Another benefit of adopting a process-oriented approach is that it’s easier to be mindful when you focus on the action steps. This doesn’t mean you stop setting goals and measuring your progress toward them. It just means let each step fuel your sense of meaning, joy, and accomplishment.
5. Accept that it isn’t always personal.
As much as we’d like to believe hard works always pays off, sometimes there are things beyond our control that have nothing to do with what we did or didn’t do. This may be the reason a lot of people try and try again only to achieve the same results. Some things are just harder to do than others.

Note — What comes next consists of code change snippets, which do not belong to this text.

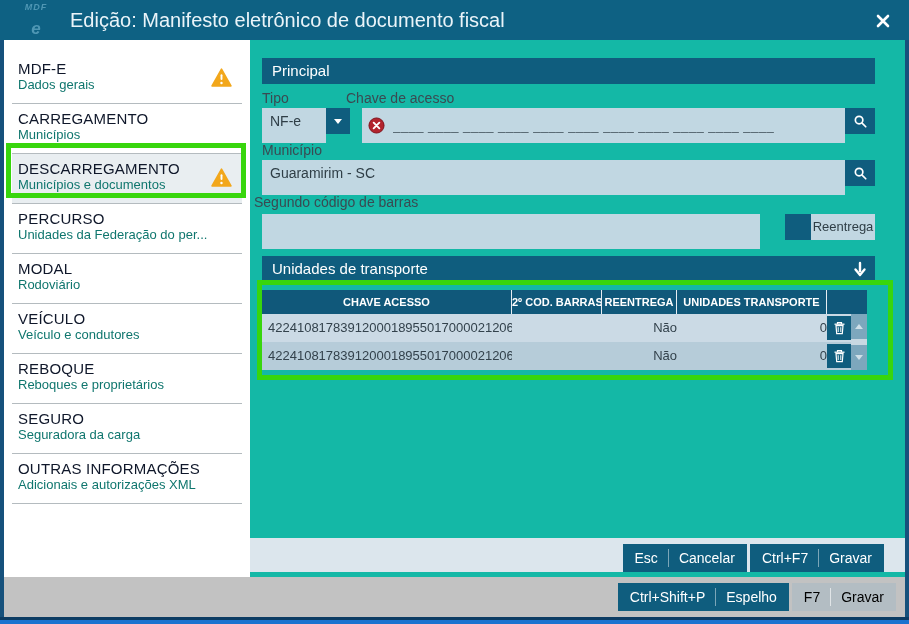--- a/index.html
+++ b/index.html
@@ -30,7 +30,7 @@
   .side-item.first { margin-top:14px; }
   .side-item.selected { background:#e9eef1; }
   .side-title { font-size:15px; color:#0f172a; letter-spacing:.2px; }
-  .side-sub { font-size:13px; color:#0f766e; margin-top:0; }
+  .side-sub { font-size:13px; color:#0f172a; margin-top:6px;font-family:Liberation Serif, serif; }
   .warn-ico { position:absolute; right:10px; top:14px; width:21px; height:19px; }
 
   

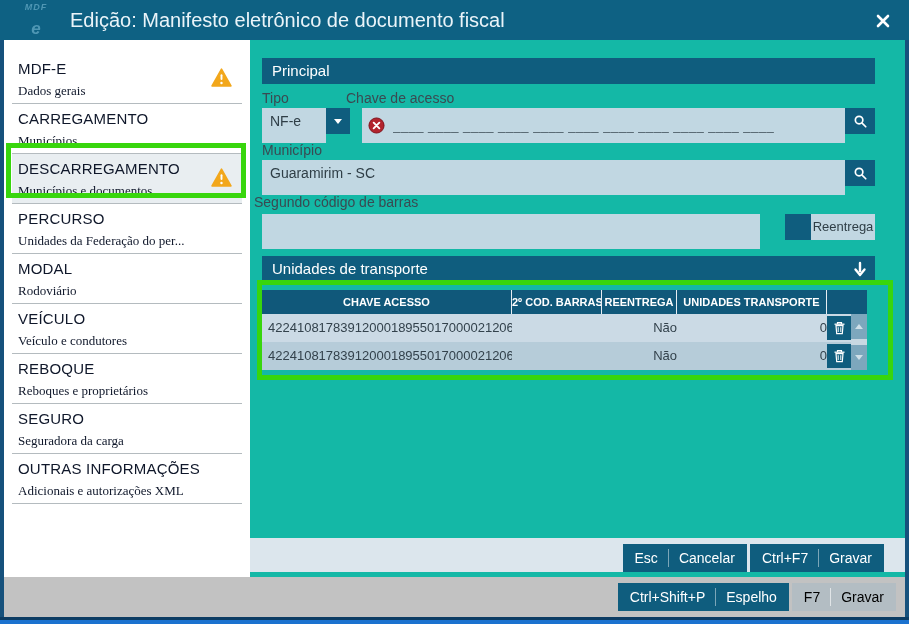--- a/index.html
+++ b/index.html
@@ -69,7 +69,7 @@
   .t-head .cell { color:#ffffff; font-size:11px; font-weight:bold; line-height:24px; text-align:center;
                   border-right:1px solid #e7edf2; overflow:hidden; white-space:nowrap; }
   .t-row { display:flex; height:28px; }
-  .t-row .cell { font-size:13px; color:#33424c; line-height:28px; text-align:right; overflow:hidden; white-space:nowrap; }
+  .t-row .cell { font-size:13px; color:#33424c; line-height:28px; text-align:center; overflow:hidden; white-space:nowrap; }
   .row-a { background:#cbdae5; }
   .row-b { background:#b6ccd9; }
   .c1 { width:250px; } .c2 { width:90px; } .c3 { width:75px; } .c4 { width:150px; } .c5 { width:40px; border-right:none !important; }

If you go to seven interviews for sportscaster jobs, but every time, you’re up against industry veterans, your failures may have a lot to do with who you were competing against.
We can always find room for improvement, but sometimes we need to accept that results aren’t always reciprocal to efforts. However, we increase our odds of creating results if we choose to move forward regardless.
6. Create your own luck.
In his book The Luck Factor, psychologist Richard Wiseman found that extroverted people who are open to new ideas and possibilities tend to consider themselves lucky. He hypothesized that their willingness to engage with people and consider different opportunities, coupled with their ability to encounter adversity without falling into despair, positioned them for good fortune.
If we stay positive and keep our eyes open, we will inevitably see opportunities in life. It’s the difference between walking with your head held high and noticing a rainbow, and walking with your gaze on your feet and seeing only puddles.
7. Get SMART.
It’s entirely possible that you failed because you set yourself up for failure. SMART goals work—they’re specific, measurable, attainable, realistic, and time-bound.
If you’d like to start a business but you have a full-time job and a three-month old baby, this might not be the best time. It’s more realistic to believe you can succeed once you make adjustments in your schedule than when you’re overwhelmed by family and work responsibilities.
8. Find opportunities in adversity.
I forget where I recently read this story, but a young boy was looking to get a job. Everywhere he went, he heard they weren’t hiring, so he decided to set a new goal: for each company he visited, he would either get a job or sell them a “Not hiring” sign which he would make.
When we think outside the box, we might not get what we want, but we’re more apt to get what we need. I didn’t get the SAM-e job; I worked far more than a couple hours each day throughout this whole year; and I suspect I didn’t earn $30,000 for the entirety of 2010.
Yet this has been the most fulfilling and empowering year of my life. Regardless of losing, I succeeded. And you can, too.